Challenge #1: Endless Corporate Resources
When you need to bring a case against a major company, especially in the pharmaceutical, insurance, or agricultural industries, you can expect that they will use the full arsenal of resources at their disposal to deny your claim. Companies that routinely ignore issues in favor of profit are often well-equipped to face down individual consumers who are affected by negligence.
This means that your evidence needs to be rock solid, perhaps more so than in any other type of case. Expert witnesses are one way to combat these issues, by making sure that the science behind your claims has been proven and well-substantiated. Many defendants will now practice “carpet bombing,” meaning that the other side will prepare an expert witness for every expert witness you provide. That’s why it’s so critical to come fully armed with the honest facts of the case, and with the right expert testimonies to support the evidence.
Challenge #2: Clearly Demonstrating the Cause of Action
The burden of proof in any civil case is a “preponderance of the evidence.” This means you must show that any reasonable person would probably think, based on the evidence, that your claim was the correct one. While this burden is much lower than in a criminal trial, which requires “beyond a reasonable doubt” as a standard, this can still be an incredibly high bar in toxic exposure cases.
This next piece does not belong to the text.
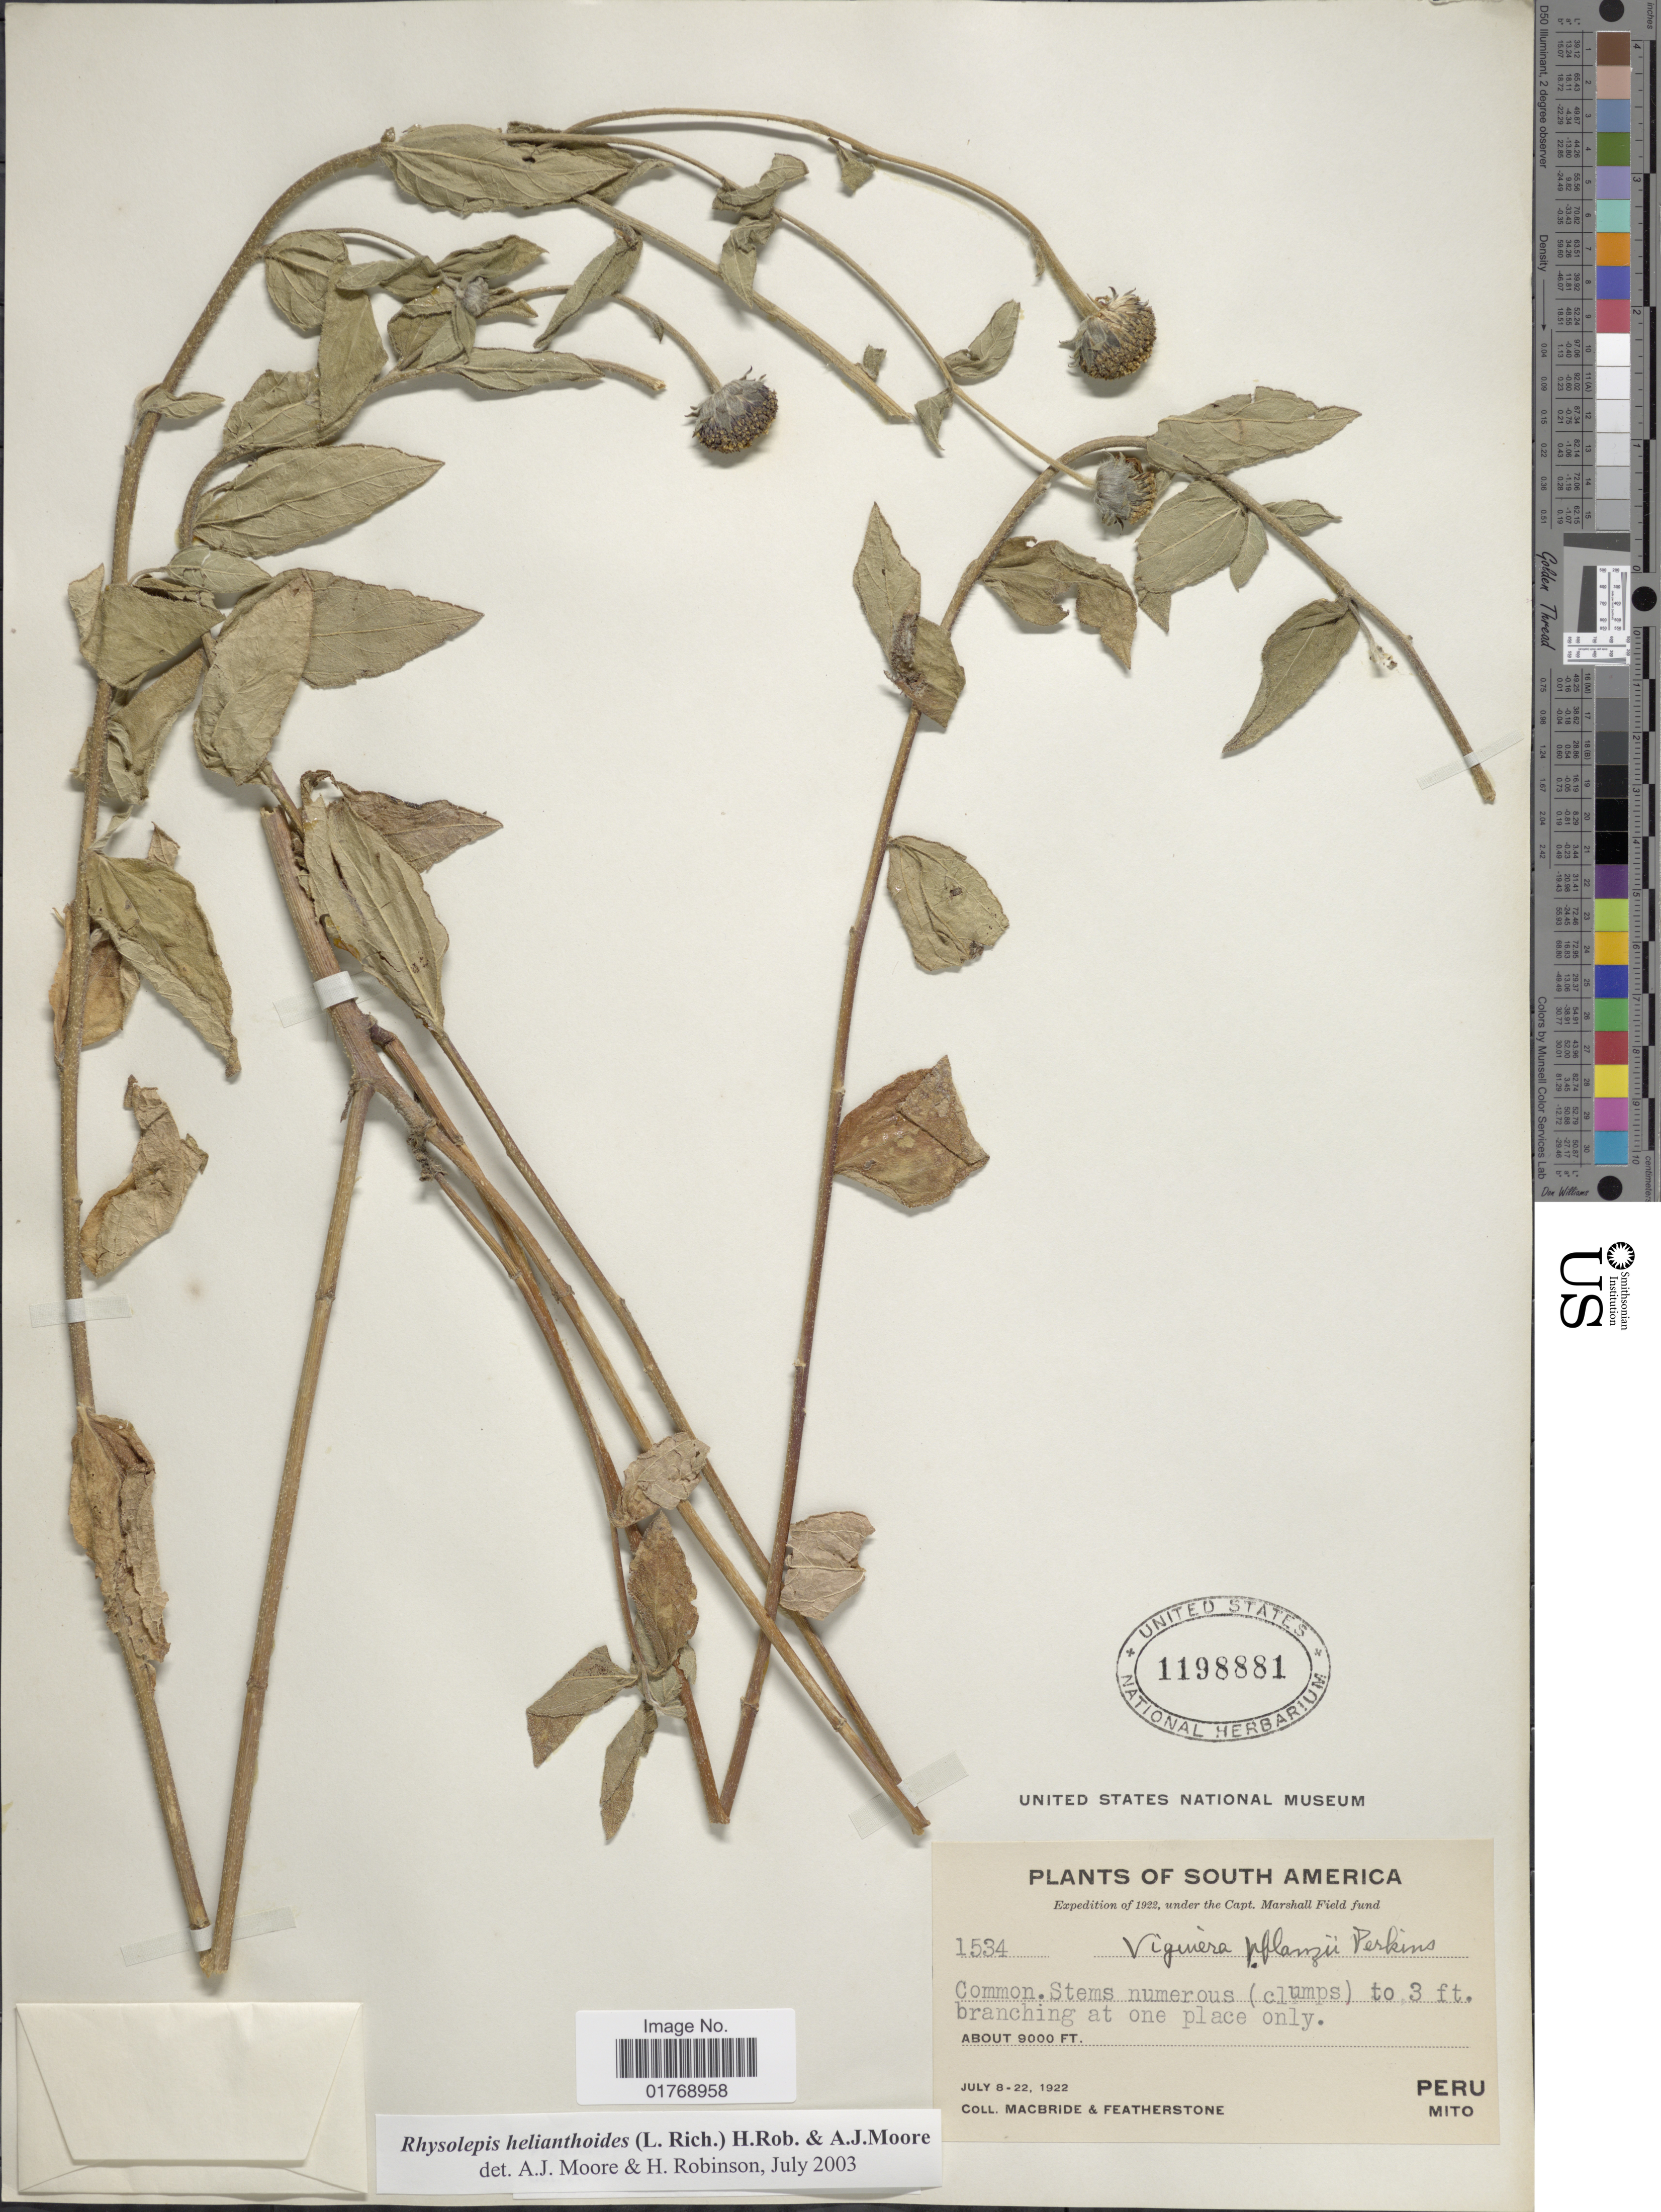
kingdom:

Why? Because environmental factors are complex, and corporate politics and processes are perhaps even more so. To show fault, you need to have a solid understanding of where the other side failed to perform their duty of care.
If you’re pursuing a defective drug case, for example, you need to know if it was the manufacturer, the marketing consultants, or the CEO who failed to properly warn consumers about the dangerous side effects. To show that a company ruined your home through the process of fracking, you need to break down how fracking can harm nearby residents. Failing to clearly demonstrate the cause-and-effect relationship between an organization and the toxic exposure in question will prevent you from obtaining a successful outcome.
Challenge #3: Helping the Jury Understand the Damages Claimed
When successful, toxic tort cases can often result in large settlements, distributed between multiple parties. Because of this fact, the jury may often be wary to award plaintiffs with the full amount, even if they are found to be relatively unbiased during the process ofvoir dire, or jury selection.
To be successful with the jury (or a judge), you must be clear and reasonable in your explanations, and make a strong case for why the damages claimed necessitate major financial recovery. Make sure that your attorney is well-prepared for a jury trial, as the defendants in cases like these will certainly come prepared for a court battle.